Scientific classification
- Kingdom: Animalia
- Phylum: Chordata
- Class: Actinopterygii
- Order: Mugiliformes
- Family: Mugilidae
- Genus: Chelon
- Species: C. dumerili
- Binomial name: Chelon dumerili (Steindachner, 1870)
- Synonyms: Mugil dumerili Steindachner, 1870; Liza dumerili (Steindachner, 1870); Mugil brasiliensis Agassiz, 1831; Mugil hoefleri Steindachner, 1882; Liza hoefleri (Steindachner, 1882); Liza alosoides Fowler, 1903; Mugil canaliculatus J. L. B. Smith, 1935; Strializa canaliculatus (J. L. B. Smith, 1935);

= Grooved mullet =

- Authority: (Steindachner, 1870)
- Conservation status: DD
- Synonyms: Mugil dumerili Steindachner, 1870, Liza dumerili (Steindachner, 1870), Mugil brasiliensis Agassiz, 1831, Mugil hoefleri Steindachner, 1882, Liza hoefleri (Steindachner, 1882), Liza alosoides Fowler, 1903, Mugil canaliculatus J. L. B. Smith, 1935, Strializa canaliculatus (J. L. B. Smith, 1935)

Species of fish

The grooved mullet (Chelon dumerili) is a species of ray-finned fish, a grey mullet from the family Mugilidae. It is found in the coastal waters of the eastern Atlantic Ocean off the western coast of Africa, as far north as Mauritania, and into the western Indian Ocean.

==Description==
The grooved mullet has a total of five spines in its dorsal fins and eight or nine soft rays, the anal fin has three spines and eight or nine soft rays. The anal fin and the lower lobe of the caudal fin are coloured whitish or greyish. The body is coated in ctenoid scales apart from the scales in front of the anterior dorsal fin which are cycloid, extending to the front nostril or slightly beyond it. Its scales are small and numerous and there are 33–41 scales in a longitudinal series, not including those on the caudal peduncle, and 11–14 scale rows between pelvic and anterior dorsal fin. It grows up to 40 cm in length.

==Distribution==
The grooved mullet is found on the Atlantic coast of Africa from Mauritania in the north to the mouth of the Cunene River in Namibia. An allopatric population is found in the south-western Indian Ocean from False Bay in the Western Cape to southern Mozambique.

==Habitat and ecology==
The grooved mullet is found in brackish and marine waters in estuaries and coastal shallows. It is a very adaptable species and has been recorded in both freshwater and hypersaline environments. Spawning occurs offshore and the fry move inshore while feeding on zooplankton.
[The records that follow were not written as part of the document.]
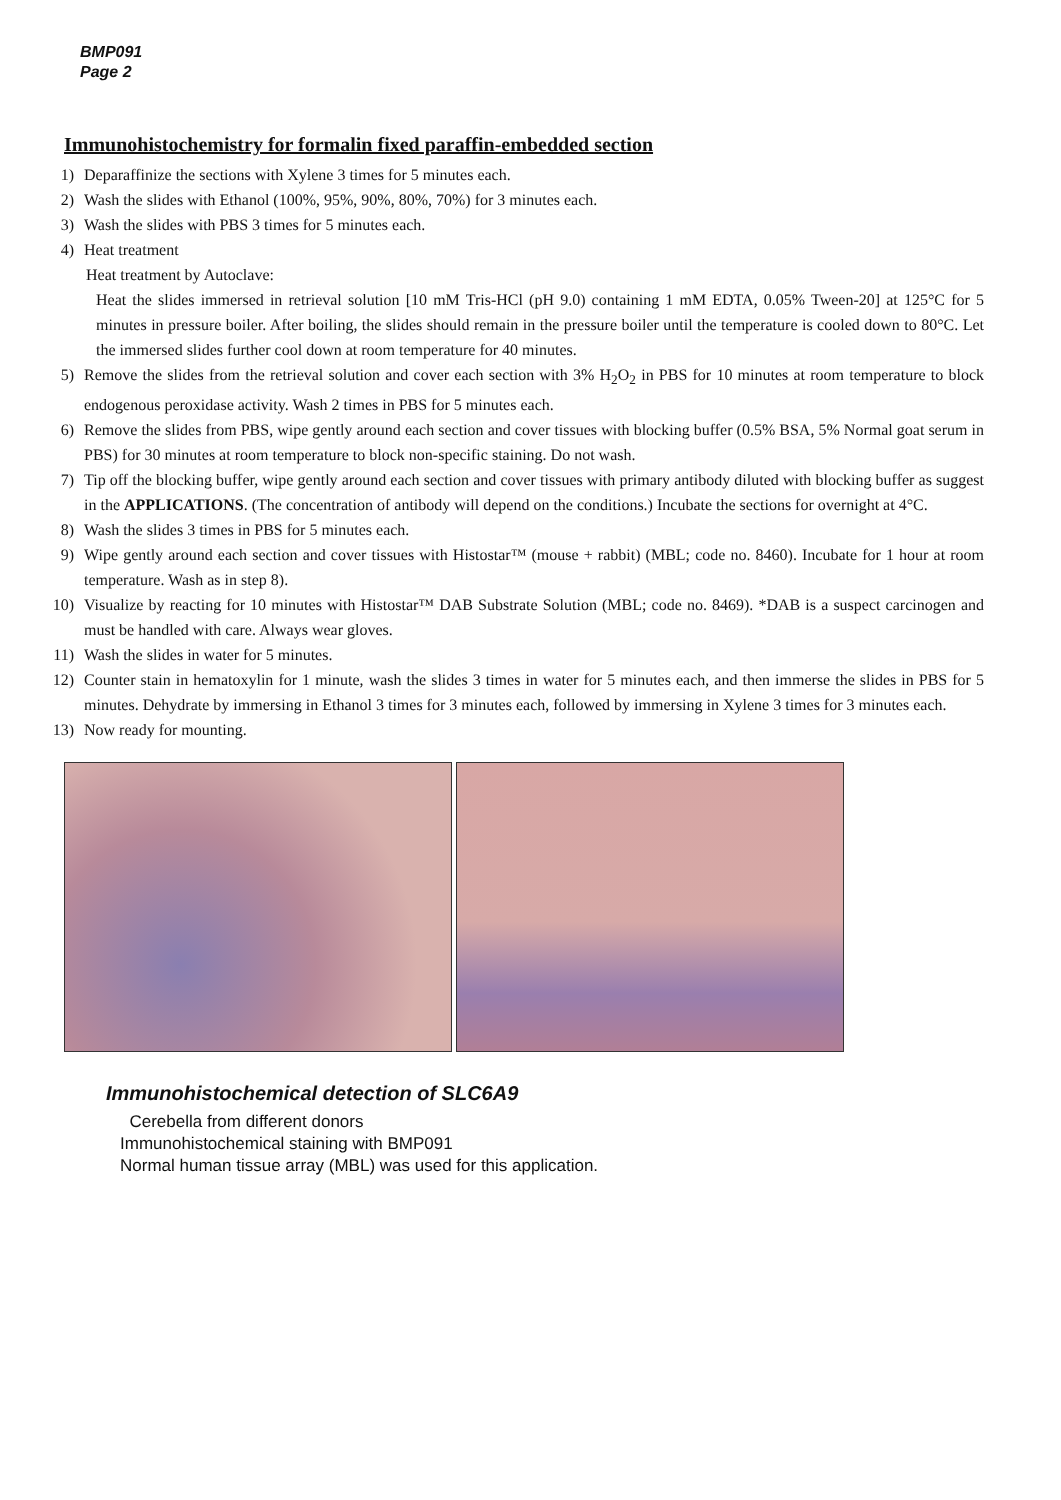BMP091
Page 2
Immunohistochemistry for formalin fixed paraffin-embedded section
1) Deparaffinize the sections with Xylene 3 times for 5 minutes each.
2) Wash the slides with Ethanol (100%, 95%, 90%, 80%, 70%) for 3 minutes each.
3) Wash the slides with PBS 3 times for 5 minutes each.
4) Heat treatment
Heat treatment by Autoclave:
Heat the slides immersed in retrieval solution [10 mM Tris-HCl (pH 9.0) containing 1 mM EDTA, 0.05% Tween-20] at 125°C for 5 minutes in pressure boiler. After boiling, the slides should remain in the pressure boiler until the temperature is cooled down to 80°C. Let the immersed slides further cool down at room temperature for 40 minutes.
5) Remove the slides from the retrieval solution and cover each section with 3% H<sub>2</sub>O<sub>2</sub> in PBS for 10 minutes at room temperature to block endogenous peroxidase activity. Wash 2 times in PBS for 5 minutes each.
6) Remove the slides from PBS, wipe gently around each section and cover tissues with blocking buffer (0.5% BSA, 5% Normal goat serum in PBS) for 30 minutes at room temperature to block non-specific staining. Do not wash.
7) Tip off the blocking buffer, wipe gently around each section and cover tissues with primary antibody diluted with blocking buffer as suggest in the APPLICATIONS. (The concentration of antibody will depend on the conditions.) Incubate the sections for overnight at 4°C.
8) Wash the slides 3 times in PBS for 5 minutes each.
9) Wipe gently around each section and cover tissues with Histostar™ (mouse + rabbit) (MBL; code no. 8460). Incubate for 1 hour at room temperature. Wash as in step 8).
10) Visualize by reacting for 10 minutes with Histostar™ DAB Substrate Solution (MBL; code no. 8469). *DAB is a suspect carcinogen and must be handled with care. Always wear gloves.
11) Wash the slides in water for 5 minutes.
12) Counter stain in hematoxylin for 1 minute, wash the slides 3 times in water for 5 minutes each, and then immerse the slides in PBS for 5 minutes. Dehydrate by immersing in Ethanol 3 times for 3 minutes each, followed by immersing in Xylene 3 times for 3 minutes each.
13) Now ready for mounting.
Immunohistochemical detection of SLC6A9
Cerebella from different donors
Immunohistochemical staining with BMP091
Normal human tissue array (MBL) was used for this application.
The adults sift food such as organic detritus, blue-green algae, diatoms, gastropods, and foraminifera from the substrate, usually coarse sand.

==Uses==
The grooved mullet is fished for by commercial fisheries and mullets are used in aquaculture in Africa but it is not known if this involves this species. More research is needed to determine the conservation status of the grooved mullet and of its taxonomy.

==Taxonomy and naming==
The two populations of grooved mullet are allopatric, and genetic sampling showed that haplotypes from West Africa were very different from those sampled in South Africa and that the two populations should be treated as sister species. The Atlantic species would retain the name Chelon dumerili as the type locality is Saint-Louis, Senegal while the name Chelon natalensis (Castelnau, 1861) or C. canaliculatus (J. L. B. Smith, 1935) have been suggested for the Indian Ocean taxon, although pending taxonomic revision this taxon has been designated as Chelon Species B.

The specific name honours the French ichthyologist and herpetologist Auguste Duméril (1812–1870) of the Muséum national d'histoire naturelle who lent Franz Steindachner specimens of fishes collected in Senegal.